|December 12th, 2009|
All that growth has now come to a crashing halt. The half-finished science lab in Allston has been mothballed; the faculty, only recently expanded, will now have to shrink. ... The biggest item was interest payments - the buildings were mostly debt-financed, in a sharp departure from Harvard's past practice of raising the money first. ... Was it wise to borrow so much? The Arts and Sciences dean explained that it was like a homeowner assuming a mortgage. Going into debt was OK, because incomes rise. And President Summers termed the whole borrowing-to-build plan "an extraordinary investment".What harvard did was foolish in that it didn't turn out well and they should have realized it wouldn't. But the idea of both borrowing and saving at the same time is something I hear of many organizations and people doing, and I don't understand why. If you have an endownment that's invested and earning interest, why would you borrow money to finance an expansion? Instead, why not pay for it out of the endowment? You could even set things up internally so the facilities budget pays the endowment budget back with interest. This way all the interest is staying within the organization instead of leaving. The only reason I can think of to borrow money instead of using endowment money is if the endowment is expected to increase at a higher rate then the interest on the loan. If that's true, however, harvard should have been borrowing more money and investing that money too. No one thinks that makes sense, right?

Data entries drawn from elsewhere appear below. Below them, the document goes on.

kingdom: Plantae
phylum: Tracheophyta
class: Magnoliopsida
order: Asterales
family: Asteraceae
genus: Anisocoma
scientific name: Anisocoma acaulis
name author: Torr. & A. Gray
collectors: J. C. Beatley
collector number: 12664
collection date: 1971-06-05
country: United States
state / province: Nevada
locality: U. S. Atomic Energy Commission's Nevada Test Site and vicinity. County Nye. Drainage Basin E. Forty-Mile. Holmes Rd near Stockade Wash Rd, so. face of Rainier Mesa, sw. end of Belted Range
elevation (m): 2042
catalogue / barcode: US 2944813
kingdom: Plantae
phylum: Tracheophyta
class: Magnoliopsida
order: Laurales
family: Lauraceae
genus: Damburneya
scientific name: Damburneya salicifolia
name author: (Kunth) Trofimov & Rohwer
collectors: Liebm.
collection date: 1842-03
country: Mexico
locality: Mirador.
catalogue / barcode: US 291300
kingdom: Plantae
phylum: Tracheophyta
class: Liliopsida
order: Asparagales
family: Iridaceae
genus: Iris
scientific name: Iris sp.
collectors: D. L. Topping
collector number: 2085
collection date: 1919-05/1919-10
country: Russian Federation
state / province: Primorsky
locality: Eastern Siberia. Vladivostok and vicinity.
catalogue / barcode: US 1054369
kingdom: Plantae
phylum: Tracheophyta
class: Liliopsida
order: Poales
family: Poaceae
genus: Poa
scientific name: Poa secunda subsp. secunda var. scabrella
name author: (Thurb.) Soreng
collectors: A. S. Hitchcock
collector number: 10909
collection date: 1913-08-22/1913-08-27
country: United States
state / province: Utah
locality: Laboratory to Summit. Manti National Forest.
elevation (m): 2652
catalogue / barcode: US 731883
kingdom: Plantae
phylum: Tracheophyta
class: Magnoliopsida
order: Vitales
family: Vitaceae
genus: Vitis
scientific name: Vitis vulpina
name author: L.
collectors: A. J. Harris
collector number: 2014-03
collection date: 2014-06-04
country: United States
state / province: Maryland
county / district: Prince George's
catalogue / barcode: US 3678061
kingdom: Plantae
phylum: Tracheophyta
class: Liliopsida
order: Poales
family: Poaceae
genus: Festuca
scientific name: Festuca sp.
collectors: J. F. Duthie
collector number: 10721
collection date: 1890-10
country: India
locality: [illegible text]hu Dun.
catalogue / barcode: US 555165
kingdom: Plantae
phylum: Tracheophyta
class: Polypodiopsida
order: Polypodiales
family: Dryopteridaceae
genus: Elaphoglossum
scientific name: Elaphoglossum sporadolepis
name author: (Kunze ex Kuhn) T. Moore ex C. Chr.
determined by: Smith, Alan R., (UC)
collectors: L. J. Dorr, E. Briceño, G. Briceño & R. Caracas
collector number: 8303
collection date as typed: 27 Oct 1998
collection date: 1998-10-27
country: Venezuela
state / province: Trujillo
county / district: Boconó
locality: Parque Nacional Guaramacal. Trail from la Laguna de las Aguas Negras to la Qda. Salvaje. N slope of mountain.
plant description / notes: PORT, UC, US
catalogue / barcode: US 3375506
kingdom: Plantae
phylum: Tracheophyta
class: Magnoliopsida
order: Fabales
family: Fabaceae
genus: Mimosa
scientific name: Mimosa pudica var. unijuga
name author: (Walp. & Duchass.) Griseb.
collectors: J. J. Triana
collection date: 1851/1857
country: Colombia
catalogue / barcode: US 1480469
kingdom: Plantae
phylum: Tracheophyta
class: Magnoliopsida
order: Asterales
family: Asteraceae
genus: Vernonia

Individuals do this too. They save money in mutual funds while at the same time paying off a mortgage on a house and car. How does that make sense? I understand keeping some money liquid to deal with emergencies, right. Keeping some money earning %X interest while having other money borrowed at %X+N interest just doesn't make sense to me. I know mortgage income is tax deductible, which confuses things somewhat. Is that enough to explain how this makes financial sense for people? Very confused.